Re: Would a car buyer complain about the space the engine takes up?
"Charles - logical and virtual partitioning is fine, but a physical partition, or one that is fixed at system compile time (or SYSGENs as this horrible mechanism was called on IBM) is a very bad idea. Modern computing moved on from that. You mean Android really goes backwards and does that (aside from Dalvik making registers visible to programmers - a really bad, but common idea)."
Yes, they do, for security reasons. Mainly, /system, under normal operation, is mounted read-only. This is one of the chief reasons hacks need root access: to be able to remount /system read/write so as to make the necessary changes. As for moving on, we haven't. A physical partition is still limited to the size of the media. Now, logical partitions can work around it, but that normally takes level of sophistication not present (or needed) in your average mobile device.
"Partitioning is static and is known to waste resources, particularly memory. Customers aren't happy when their disk space runs out and there is heaps of free wasted space because the OS can't make use of it."
Then you should've heard some of the howls of protest when the S4 came out.

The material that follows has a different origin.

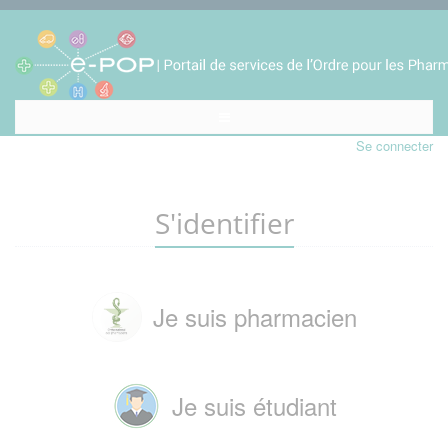
Se connecter
S'identifier
Je suis pharmacien
Je suis étudiant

Take mine: a baseline 16GB. About 2.5GB of it is partitioned /system, some of it /data, /cache, etc. Leaving us about 9GB free. I get around it with an SDXC card, but Apple users don't have that luxury. Basically, partitioning, especially on mobile devices, is a necessary evil. Trying to monkey with them is considered high-risk since the architectures involved are rather sensitive to where things are stored. So, if you have to partition to fixed sizes, why not segregate the OS onto another chip with additional safeguards and so on? To Android and the system at large, it shouldn't be able to tell the difference.

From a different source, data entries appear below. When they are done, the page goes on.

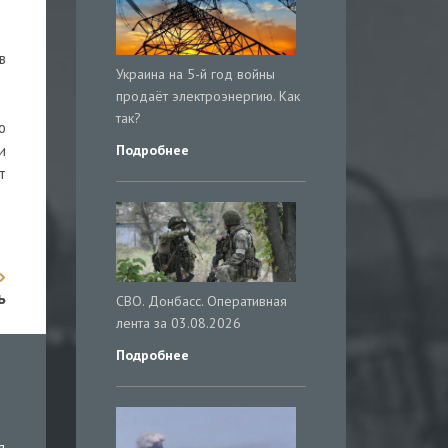
в
Украина на 5-й год войны
продаёт электроэнергию. Как
так?
ю
Подробнее
и
т
ь
СВО. Донбасс. Оперативная
лента за 03.08.2026
Подробнее
я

"Your PS is confusing two things. Programs are loaded into the same RAM memory as data. This is the von Neumann model. However, a program should not be treated as data itself which can be overwritten (except in a virtual environment like LISP and descendants).
If a program can overwrite program code, that results in all sorts of security breaches."
It's also sometimes the only way to achieve some kinds of speed optimizations. Treating programs as data is the basic remit of the compiler, and for a JIT compiler, it has to be able to compile it and then run it in the same context. Sure, there's the risk of security breaches, but that's the tradeoff of using self-modifying code.
I'm simply saying that the von Neumann argument isn't part of the discussion. We're discussing partitioning and the reservation of OS space such that it's not included as part of the advertised space, not the segregation of code and data.